Experience counts. At the end of my postgraduate training (6 years) I was much better with diagnosis and technique than at the beginning. It is not uncommon that one can encounter an unexpected anatomic variation (there are lots of them) or something else unsuspected once you are in an operation and you then need to shift gears, often urgently. If you have a complex problem, if things go poorly, etc there is no time to go to the library and check things out - you need to act right away and if you don't bad, very bad, things happen.

The "teenage doctors" on a few TV shows are interesting fantasy but just that. Even if someone could cram their education through medical school in by the age of 18 (basically ASB - just too much stuff), and they had natural physical skills like some ballplayers, they now have to embark on the actually training to become a surgeon. You start small, assisting (often second assisting) at operations, caring for pre and postop patients, and in the clinic and gradually assume more and more responsibility for operations with a senior surgeon there with you. Ask yourself if you want an 18 year old who has just completed his private pilot training to take the controls, without a co-pilot, of a large passenger jet on which you and your family are passengers. Sure he has great reflexes and eagle eye vision but...

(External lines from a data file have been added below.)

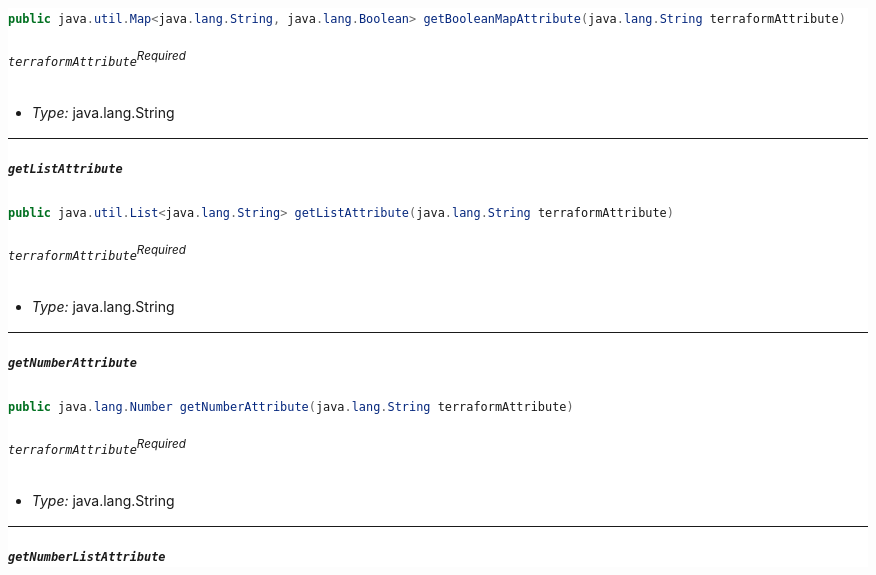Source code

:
 ```java
public java.util.Map<java.lang.String, java.lang.Boolean> getBooleanMapAttribute(java.lang.String terraformAttribute)
```

###### `terraformAttribute`<sup>Required</sup> <a name="terraformAttribute" id="@cdktf/provider-cloudflare.dataCloudflareAccessRules.DataCloudflareAccessRulesResultConfigurationOutputReference.getBooleanMapAttribute.parameter.terraformAttribute"></a>

- *Type:* java.lang.String

---

##### `getListAttribute` <a name="getListAttribute" id="@cdktf/provider-cloudflare.dataCloudflareAccessRules.DataCloudflareAccessRulesResultConfigurationOutputReference.getListAttribute"></a>

```java
public java.util.List<java.lang.String> getListAttribute(java.lang.String terraformAttribute)
```

###### `terraformAttribute`<sup>Required</sup> <a name="terraformAttribute" id="@cdktf/provider-cloudflare.dataCloudflareAccessRules.DataCloudflareAccessRulesResultConfigurationOutputReference.getListAttribute.parameter.terraformAttribute"></a>

- *Type:* java.lang.String

---

##### `getNumberAttribute` <a name="getNumberAttribute" id="@cdktf/provider-cloudflare.dataCloudflareAccessRules.DataCloudflareAccessRulesResultConfigurationOutputReference.getNumberAttribute"></a>

```java
public java.lang.Number getNumberAttribute(java.lang.String terraformAttribute)
```

###### `terraformAttribute`<sup>Required</sup> <a name="terraformAttribute" id="@cdktf/provider-cloudflare.dataCloudflareAccessRules.DataCloudflareAccessRulesResultConfigurationOutputReference.getNumberAttribute.parameter.terraformAttribute"></a>

- *Type:* java.lang.String

---

##### `getNumberListAttribute` <a name="getNumberListAttribute" id="@cdktf/provider-cloudflare.dataCloudflareAccessRules.DataCloudflareAccessRulesResultConfigurationOutputReference.getNumberListAttribute"></a>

When everything is going well, its nice but in the middle of the night when everything with the patient is turning to crap, that is when you need all your skill, experience, and maturity - been there, done that more often than you can realize.
 
I see where this is going...but how the shit would this actually work? Do we send high school kids to “surgery school” in the afternoons if they qualify? Do we have 14-year-olds doing practice surgery on pig carcasses or whatever the hell they do in med school these days? Do we have a mandatory retirement age for surgeons of, like, 42 or something? (I pick 42 because it’s when the Navy won’t recruit people anymore and the pro athlete older than 42 is a mighty rare sight, Tom Brady notwithstanding.) And what of retired surgeons? Or surgeons who don’t work out? Do we train them to be doctors? Do we fix the outrageous cost of medical school? Because that would be fucking Super.

Great idea but no idea how it would come together.